Eating very well might be an addiction and coping mechanism but through the years my weight has yo yo'd if only due to being a poor NEET who's only ever worked off the books doing caretaking or work for room and board.

Mobility issues and health issues are scary, it's in a way really dark of a fetish but arousal and facination draw me like a moth to the flame or in this case a pig to the slaughter house. Sure I like the nicer aspects of feederism but I've always been a person with odd thoughts and feels.

That is my ideal feedee.
3 years

Ruined

My gf is nearly ruined. She has stretchmarks, her joints aren't that good has diabetes, lipo-lymphedema and open legs. She's very short on air and gets more and more lazy - she does absolutely nothing.
But it is her choice and I love her very much. She's my dream woman.
3 years

Ruined

ChrisNass:
My gf is nearly ruined. She has stretchmarks, her joints aren't that good has diabetes, lipo-lymphedema and open legs. She's very short on air and gets more and more lazy - she does absolutely nothing.
But it is her choice and I love her very much. She's my dream woman.


you and your girl are lucky!
3 years

Ruined

fato2:
you and your girl are lucky!


Thank you. It is so hot to see her destroy herself - for both of us. And to be honest, I wish, I'd get issues soon, too.
3 years

Ruined

fato2:
you and your girl are lucky!

ChrisNass:
Thank you. It is so hot to see her destroy herself - for both of us. And to be honest, I wish, I'd get issues soon, too.


i think diabetes is so hot!
3 years

Ruined

fato2:
i think diabetes is so hot!


She has to use Insulin and takes pills, but besides this she doesn't really care. And yes, it is VERY hot!
3 years

Ruined

I want to completely wreck my body. Thousands of streach marks skin stretched out to the point of no return so fat I can barely walk around 600lbs. What a terrible thing to do to my thin 130lb body
3 years

Ruined

MustBecomegluttonous:
I want to completely wreck my body. Thousands of streach marks skin stretched out to the point of no return so fat I can barely walk around 600lbs. What a terrible thing to do to my thin 130lb body

seattle eater:
Please let me help!


How do you want to help?
3 years

Ruined

MustBecomegluttonous:
I want to completely wreck my body. Thousands of streach marks skin stretched out to the point of no return so fat I can barely walk around 600lbs.

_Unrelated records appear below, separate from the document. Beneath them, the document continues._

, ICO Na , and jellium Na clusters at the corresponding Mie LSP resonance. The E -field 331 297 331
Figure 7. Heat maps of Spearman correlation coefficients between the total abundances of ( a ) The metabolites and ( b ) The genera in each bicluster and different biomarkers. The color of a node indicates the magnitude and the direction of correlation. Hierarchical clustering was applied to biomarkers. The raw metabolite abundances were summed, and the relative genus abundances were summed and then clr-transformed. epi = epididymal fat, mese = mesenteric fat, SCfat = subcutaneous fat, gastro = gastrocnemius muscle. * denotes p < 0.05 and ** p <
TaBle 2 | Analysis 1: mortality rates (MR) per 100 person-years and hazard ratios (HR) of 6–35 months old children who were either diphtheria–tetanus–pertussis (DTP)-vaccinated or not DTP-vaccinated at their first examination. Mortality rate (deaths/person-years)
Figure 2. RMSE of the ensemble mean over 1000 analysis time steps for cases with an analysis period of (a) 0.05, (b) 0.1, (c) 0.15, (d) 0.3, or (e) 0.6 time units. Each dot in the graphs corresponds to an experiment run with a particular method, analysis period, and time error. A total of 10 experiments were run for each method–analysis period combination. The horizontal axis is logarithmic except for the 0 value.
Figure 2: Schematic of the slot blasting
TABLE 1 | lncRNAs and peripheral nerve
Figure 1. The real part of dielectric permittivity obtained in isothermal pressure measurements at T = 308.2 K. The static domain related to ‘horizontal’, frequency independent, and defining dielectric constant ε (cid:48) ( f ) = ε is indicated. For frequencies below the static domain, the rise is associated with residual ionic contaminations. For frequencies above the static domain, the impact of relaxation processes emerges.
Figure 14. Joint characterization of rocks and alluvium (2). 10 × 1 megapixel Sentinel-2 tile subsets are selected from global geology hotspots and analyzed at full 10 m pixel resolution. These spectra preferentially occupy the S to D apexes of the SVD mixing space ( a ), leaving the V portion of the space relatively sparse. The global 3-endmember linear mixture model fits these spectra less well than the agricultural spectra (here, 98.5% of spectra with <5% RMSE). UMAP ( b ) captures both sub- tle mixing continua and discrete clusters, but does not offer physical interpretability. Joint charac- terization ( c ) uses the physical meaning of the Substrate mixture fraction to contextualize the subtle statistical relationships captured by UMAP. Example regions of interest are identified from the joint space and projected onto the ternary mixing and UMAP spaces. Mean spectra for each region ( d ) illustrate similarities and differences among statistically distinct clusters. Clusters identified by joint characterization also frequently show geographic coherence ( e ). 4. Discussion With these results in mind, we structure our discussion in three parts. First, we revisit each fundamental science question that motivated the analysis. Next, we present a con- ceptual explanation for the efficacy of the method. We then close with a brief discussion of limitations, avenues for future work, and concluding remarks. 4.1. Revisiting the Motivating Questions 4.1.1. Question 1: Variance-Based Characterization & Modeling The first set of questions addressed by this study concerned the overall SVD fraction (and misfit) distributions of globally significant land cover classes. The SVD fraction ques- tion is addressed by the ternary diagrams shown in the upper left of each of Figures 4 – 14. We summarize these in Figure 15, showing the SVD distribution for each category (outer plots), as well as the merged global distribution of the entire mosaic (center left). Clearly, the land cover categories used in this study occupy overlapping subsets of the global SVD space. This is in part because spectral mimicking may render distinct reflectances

What a terrible thing to do to my thin 130lb body

slopfatjim:
Oh no once ur that fat - ill put u on a diet and diet u back down, then ur have all that and rolls of excess skin just dripping off u like a melted candle


Dream body 🤤
2 years

Ruined

I guess its because i like to feel vulnerable especially when im in bed i want to feel like im being preyed upon, and when he catches me... he can do whatever he wants and usually that entails shoving food in my mouth and playing with my fat, and the tought of becoming fatter and, as a consequence less able to fight back this predator, turns me on so much ! so much that its been 2 years that i have been eating really bad and i developed type 2 diabetes wich now makes it even easier to gain weight because of the insulin and the drowsyness.
i guess that one thing brings to another and knowing that i know have diabetes and going back to 2 years earlier is impossible, i am pretty sure im not gonna be able to lose weight even if i tried my hardest, my diet mostly consists of fast food and sweets wich led to me gaining more than 20kg in the last 2 years, and i know that i should stop or slow down but knowing that maybe in 2 more years im gonna be 20kilos heavier ,if not more (because of diabetes) turns me on so much, the thought of my friends and family looking at me becoming obese and thinking how much ive let myself go is the best and i cannot have enough of it.
that scares me a bit because i already have breathing problems and snoring like A LOT! and also it makes it harder LIKE MUCH MORE COMPLICATED
to travel wich is one of my greatest passions but i guess the arousal and satisfaction i get from looking at my body and seeing how it grows and that im doing this to myself its just better than being able to fit in a plane seat.